** Exercise details **
Using the listing below, report all lines holding the word "shoulder".

** Information provided **
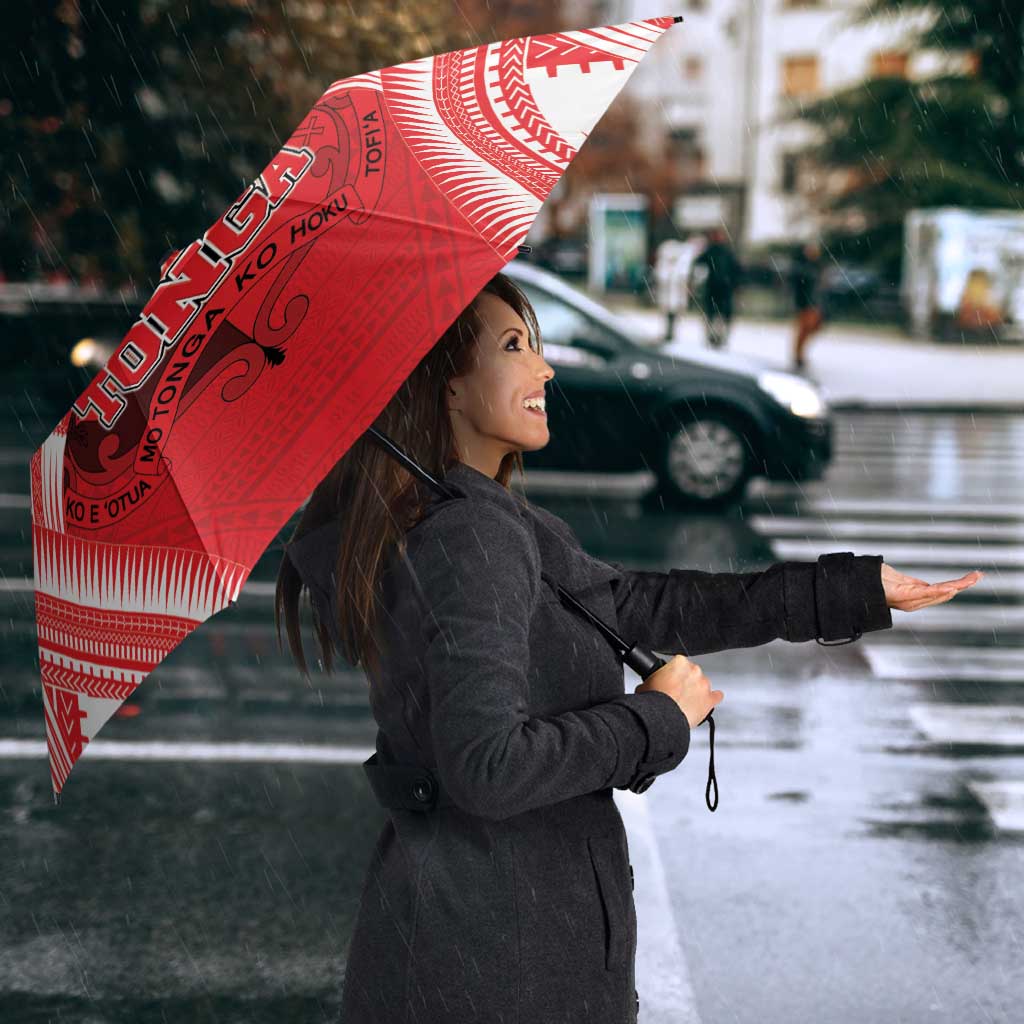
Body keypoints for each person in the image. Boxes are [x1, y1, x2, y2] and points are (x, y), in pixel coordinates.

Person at [275, 271, 975, 1024]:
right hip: (500, 962)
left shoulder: (475, 517)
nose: (544, 368)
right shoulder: (469, 536)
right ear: (446, 386)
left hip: (479, 941)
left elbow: (639, 605)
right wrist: (656, 719)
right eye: (514, 346)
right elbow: (487, 768)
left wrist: (850, 591)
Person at [692, 226, 742, 349]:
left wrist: (735, 284)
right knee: (713, 314)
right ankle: (713, 337)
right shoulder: (712, 251)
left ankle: (719, 337)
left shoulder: (725, 252)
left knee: (720, 315)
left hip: (723, 288)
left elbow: (736, 270)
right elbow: (698, 264)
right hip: (715, 288)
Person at [790, 240, 826, 371]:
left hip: (814, 303)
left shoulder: (817, 266)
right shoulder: (802, 267)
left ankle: (800, 354)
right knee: (804, 329)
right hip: (805, 303)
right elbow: (799, 286)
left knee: (813, 328)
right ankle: (798, 355)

** Written response **
left shoulder: (475, 517)
right shoulder: (469, 536)
right shoulder: (712, 251)
left shoulder: (725, 252)
left shoulder: (817, 266)
right shoulder: (802, 267)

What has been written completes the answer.